How does $F=\frac{1}{2}\sum_{i=1}^n\sum_{j=1}^n c_{ij}\dot q_i\dot q_j\implies\frac{\partial{\ F}}{\partial\dot{q_r}}=\sum_{j=1}^nc_{q_rj}\dot q_j$?

Question

How does $F=\frac{1}{2}\sum_{i=1}^n\sum_{j=1}^n c_{ij}\dot q_i\dot q_j\implies\frac{\partial{\ F}}{\partial\dot{q_r}}=\sum_{j=1}^nc_{q_rj}\dot q_j$?

I'm not getting how $c_{ij} $ gets transformed to $c_{q_rj}$ and how does the factor $\frac{1}{2}$ vanish...

The original source is https://www.kvi.nl/~scholten/AAM/Friction-Lagrange.pdf

Answer 1

$c_{q_r j}$ makes no sense to me, the correct answer would be $c_{rj}$ since $\frac{\partial \dot q_i}{\partial \dot q_r}=\delta_{ir}$.

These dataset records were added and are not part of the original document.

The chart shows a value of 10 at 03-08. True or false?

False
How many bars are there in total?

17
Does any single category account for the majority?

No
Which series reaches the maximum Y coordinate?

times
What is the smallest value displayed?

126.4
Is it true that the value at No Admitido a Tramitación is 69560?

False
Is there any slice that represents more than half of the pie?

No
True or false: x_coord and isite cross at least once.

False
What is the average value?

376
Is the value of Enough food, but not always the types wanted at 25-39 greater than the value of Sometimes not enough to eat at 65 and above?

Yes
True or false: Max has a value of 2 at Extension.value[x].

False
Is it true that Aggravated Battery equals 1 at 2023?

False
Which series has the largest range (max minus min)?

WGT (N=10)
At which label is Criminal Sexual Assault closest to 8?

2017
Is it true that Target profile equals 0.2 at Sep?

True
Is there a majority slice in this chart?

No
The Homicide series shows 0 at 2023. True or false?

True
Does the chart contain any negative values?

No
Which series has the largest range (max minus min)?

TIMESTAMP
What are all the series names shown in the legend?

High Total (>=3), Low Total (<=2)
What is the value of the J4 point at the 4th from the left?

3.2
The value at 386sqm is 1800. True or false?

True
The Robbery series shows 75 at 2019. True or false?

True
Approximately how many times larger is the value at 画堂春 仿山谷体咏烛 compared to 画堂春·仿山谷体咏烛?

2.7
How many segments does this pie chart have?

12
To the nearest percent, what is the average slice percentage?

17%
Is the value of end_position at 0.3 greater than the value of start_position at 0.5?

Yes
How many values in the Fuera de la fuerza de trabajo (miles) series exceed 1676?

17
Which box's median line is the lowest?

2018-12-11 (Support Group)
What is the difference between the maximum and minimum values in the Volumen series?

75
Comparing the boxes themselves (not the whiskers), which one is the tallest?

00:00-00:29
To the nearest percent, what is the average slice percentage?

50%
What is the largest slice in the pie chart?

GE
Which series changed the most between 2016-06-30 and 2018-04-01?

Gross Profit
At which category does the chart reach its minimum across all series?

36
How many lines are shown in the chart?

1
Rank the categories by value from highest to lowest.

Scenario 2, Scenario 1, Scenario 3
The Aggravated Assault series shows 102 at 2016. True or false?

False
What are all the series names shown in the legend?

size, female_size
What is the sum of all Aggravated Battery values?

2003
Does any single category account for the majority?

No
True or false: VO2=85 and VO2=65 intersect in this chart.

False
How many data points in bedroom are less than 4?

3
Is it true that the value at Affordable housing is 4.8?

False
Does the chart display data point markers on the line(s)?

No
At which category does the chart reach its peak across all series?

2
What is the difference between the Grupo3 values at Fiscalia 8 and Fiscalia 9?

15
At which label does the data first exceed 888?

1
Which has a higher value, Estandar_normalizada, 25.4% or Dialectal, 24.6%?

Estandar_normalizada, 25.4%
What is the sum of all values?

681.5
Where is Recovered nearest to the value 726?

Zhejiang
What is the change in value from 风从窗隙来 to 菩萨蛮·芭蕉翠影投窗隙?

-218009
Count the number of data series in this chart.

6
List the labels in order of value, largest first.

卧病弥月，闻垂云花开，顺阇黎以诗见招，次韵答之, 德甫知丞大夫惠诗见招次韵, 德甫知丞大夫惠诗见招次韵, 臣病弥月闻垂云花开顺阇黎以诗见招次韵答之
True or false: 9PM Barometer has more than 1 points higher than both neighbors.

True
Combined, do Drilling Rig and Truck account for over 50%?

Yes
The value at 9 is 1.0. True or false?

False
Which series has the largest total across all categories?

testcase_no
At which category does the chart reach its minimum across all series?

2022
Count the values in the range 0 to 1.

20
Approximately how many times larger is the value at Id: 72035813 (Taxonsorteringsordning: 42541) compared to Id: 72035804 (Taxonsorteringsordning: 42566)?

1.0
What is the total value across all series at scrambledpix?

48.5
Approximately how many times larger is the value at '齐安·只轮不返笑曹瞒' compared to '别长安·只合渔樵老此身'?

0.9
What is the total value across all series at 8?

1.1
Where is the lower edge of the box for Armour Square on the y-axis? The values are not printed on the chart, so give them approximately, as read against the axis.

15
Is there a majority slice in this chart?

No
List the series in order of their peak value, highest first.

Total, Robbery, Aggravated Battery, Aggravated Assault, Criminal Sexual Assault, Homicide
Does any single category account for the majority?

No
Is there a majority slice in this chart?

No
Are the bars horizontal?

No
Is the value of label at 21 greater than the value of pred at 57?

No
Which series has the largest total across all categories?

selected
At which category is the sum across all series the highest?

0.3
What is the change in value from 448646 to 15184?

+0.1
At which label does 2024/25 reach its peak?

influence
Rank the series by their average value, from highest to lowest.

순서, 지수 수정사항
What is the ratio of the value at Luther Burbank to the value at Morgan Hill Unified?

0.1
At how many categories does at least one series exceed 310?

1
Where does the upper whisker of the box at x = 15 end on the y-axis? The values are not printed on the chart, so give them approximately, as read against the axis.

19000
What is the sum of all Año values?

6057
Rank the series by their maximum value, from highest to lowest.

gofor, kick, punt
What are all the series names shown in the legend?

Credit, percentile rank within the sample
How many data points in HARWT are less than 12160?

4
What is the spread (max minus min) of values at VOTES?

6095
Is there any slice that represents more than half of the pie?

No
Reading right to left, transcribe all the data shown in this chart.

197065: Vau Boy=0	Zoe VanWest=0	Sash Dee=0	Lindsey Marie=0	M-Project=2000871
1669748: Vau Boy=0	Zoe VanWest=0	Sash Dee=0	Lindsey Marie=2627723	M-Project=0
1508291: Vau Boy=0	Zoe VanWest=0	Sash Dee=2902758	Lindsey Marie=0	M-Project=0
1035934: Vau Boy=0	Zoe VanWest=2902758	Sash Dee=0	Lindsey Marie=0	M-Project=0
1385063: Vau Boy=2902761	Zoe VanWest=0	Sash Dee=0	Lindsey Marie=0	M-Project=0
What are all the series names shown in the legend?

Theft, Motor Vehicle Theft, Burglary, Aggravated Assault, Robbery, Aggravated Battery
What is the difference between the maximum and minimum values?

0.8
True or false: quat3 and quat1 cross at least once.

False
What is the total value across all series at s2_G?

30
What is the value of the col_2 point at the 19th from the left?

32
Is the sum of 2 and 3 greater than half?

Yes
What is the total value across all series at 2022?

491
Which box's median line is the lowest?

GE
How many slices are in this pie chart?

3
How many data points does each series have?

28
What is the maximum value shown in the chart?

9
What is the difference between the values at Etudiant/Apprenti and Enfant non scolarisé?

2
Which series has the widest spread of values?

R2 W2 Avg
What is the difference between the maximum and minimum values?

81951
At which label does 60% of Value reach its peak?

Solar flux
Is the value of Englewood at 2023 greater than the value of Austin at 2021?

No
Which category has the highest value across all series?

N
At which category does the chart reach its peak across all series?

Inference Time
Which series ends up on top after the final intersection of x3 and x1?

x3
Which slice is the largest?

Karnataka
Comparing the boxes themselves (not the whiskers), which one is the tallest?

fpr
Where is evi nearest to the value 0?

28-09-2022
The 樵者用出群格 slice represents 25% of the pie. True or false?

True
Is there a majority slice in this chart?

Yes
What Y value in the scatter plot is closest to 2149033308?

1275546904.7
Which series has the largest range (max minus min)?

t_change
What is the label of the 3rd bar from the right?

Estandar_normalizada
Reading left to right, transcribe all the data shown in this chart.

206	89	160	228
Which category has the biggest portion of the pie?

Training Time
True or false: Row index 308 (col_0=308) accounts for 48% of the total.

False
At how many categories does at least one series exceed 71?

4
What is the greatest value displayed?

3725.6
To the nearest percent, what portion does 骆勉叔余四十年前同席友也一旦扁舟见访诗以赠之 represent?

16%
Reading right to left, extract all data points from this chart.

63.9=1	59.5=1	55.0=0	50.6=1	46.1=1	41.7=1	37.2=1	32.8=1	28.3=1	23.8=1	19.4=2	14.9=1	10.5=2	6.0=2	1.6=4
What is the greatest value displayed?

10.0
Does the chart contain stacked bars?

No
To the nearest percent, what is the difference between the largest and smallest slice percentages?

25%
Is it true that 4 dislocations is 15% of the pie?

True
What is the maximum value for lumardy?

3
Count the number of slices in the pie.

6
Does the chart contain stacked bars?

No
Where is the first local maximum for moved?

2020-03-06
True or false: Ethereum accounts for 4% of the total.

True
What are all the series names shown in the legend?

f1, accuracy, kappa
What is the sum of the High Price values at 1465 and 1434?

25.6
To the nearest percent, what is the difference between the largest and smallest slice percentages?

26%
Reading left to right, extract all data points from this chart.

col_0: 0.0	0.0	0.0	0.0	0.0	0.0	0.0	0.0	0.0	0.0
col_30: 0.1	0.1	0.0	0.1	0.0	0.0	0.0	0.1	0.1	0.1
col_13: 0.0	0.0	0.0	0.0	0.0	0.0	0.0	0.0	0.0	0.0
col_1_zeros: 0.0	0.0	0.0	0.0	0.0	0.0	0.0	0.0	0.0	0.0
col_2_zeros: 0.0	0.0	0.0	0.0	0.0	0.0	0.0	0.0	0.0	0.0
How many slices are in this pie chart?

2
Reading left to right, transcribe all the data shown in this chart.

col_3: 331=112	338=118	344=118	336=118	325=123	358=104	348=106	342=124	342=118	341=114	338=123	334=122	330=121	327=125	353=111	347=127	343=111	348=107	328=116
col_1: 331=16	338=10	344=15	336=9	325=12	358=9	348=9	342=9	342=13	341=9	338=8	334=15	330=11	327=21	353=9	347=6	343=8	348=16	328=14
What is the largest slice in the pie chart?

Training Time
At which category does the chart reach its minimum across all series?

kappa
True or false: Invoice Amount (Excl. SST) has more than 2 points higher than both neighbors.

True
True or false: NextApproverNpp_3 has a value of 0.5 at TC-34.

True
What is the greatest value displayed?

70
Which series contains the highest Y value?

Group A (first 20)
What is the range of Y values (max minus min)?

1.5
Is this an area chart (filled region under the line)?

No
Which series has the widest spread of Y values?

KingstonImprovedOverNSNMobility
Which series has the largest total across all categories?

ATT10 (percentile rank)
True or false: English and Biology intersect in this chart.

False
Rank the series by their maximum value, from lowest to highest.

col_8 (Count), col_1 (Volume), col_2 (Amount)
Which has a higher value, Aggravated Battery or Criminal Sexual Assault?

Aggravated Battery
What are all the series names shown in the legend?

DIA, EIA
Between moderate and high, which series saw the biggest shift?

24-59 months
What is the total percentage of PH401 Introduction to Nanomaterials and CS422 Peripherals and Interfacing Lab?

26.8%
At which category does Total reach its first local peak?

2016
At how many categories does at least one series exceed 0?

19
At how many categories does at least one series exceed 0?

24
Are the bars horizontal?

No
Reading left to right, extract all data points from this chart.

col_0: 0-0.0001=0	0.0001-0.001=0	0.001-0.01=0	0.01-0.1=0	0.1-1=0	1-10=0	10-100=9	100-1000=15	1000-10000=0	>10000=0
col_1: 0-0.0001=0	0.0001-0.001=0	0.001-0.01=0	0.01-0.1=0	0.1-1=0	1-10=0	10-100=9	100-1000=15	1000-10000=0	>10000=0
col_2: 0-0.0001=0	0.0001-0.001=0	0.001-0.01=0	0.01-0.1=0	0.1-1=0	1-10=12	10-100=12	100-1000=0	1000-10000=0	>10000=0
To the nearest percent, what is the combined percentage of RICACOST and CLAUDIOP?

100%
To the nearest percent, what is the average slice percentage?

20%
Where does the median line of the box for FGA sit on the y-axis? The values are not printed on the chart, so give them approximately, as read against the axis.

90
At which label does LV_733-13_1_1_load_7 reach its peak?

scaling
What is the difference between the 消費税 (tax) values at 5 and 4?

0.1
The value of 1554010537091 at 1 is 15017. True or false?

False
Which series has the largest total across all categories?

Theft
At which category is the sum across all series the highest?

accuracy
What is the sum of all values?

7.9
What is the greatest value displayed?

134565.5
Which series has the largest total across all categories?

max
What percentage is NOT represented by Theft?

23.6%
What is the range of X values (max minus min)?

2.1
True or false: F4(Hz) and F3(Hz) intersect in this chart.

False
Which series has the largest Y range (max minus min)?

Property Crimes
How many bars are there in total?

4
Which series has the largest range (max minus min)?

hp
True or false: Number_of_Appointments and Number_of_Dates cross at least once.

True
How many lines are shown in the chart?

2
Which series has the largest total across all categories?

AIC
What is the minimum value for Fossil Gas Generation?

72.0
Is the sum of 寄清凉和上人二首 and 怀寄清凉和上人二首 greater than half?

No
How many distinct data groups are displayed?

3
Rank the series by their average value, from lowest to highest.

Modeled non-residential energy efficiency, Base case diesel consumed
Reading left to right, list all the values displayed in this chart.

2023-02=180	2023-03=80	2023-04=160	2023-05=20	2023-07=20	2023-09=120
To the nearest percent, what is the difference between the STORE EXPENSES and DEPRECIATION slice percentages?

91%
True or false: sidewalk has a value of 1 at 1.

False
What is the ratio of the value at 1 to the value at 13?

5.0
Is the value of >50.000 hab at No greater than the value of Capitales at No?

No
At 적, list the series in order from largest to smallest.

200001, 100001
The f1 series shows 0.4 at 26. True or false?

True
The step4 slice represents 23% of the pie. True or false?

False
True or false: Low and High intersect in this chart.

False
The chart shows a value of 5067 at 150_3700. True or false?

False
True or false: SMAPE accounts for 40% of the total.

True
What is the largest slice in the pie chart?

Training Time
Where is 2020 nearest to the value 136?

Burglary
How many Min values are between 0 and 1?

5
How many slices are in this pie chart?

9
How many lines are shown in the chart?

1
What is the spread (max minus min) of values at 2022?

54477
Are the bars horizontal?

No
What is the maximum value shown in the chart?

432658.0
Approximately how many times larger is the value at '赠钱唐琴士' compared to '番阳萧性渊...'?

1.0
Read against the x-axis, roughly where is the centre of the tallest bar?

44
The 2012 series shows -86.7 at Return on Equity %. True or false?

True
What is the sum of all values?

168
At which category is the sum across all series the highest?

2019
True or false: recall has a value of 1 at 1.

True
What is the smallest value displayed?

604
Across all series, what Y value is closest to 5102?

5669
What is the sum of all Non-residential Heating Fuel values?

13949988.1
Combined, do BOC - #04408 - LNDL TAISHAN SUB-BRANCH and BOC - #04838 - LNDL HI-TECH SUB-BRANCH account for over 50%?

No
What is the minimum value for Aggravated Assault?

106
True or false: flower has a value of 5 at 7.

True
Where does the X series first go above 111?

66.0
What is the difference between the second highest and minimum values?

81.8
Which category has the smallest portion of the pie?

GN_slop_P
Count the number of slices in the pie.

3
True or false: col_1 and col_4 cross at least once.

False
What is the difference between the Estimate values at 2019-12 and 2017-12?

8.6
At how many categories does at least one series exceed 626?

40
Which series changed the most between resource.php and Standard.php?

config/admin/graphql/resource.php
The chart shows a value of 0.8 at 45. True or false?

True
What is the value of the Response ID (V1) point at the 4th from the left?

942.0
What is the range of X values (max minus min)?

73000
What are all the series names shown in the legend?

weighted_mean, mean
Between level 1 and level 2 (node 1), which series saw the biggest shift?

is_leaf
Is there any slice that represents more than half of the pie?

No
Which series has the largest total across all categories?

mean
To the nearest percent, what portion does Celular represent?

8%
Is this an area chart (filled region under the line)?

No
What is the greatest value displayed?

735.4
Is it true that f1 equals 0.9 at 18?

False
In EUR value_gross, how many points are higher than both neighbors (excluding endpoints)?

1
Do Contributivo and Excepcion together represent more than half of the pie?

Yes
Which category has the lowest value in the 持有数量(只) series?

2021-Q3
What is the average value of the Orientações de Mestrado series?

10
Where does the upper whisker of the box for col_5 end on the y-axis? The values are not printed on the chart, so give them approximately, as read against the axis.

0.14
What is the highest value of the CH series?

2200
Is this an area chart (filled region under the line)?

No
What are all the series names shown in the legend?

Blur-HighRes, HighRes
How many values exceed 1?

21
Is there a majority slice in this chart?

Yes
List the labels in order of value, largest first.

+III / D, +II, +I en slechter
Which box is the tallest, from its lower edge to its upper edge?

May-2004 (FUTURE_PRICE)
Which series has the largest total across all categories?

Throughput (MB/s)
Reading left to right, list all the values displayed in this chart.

For the $1/2$ factor, try to apply the product rule of derivatives.

Answer 2

I think that it is just an abuse of notation to highlight the variable $q_r$ and it's equivalent to

$$ \frac{\partial F}{\partial \dot q_r}=\sum_{j=1}^{n}c_{rj}\dot q_j=-Q^N_r $$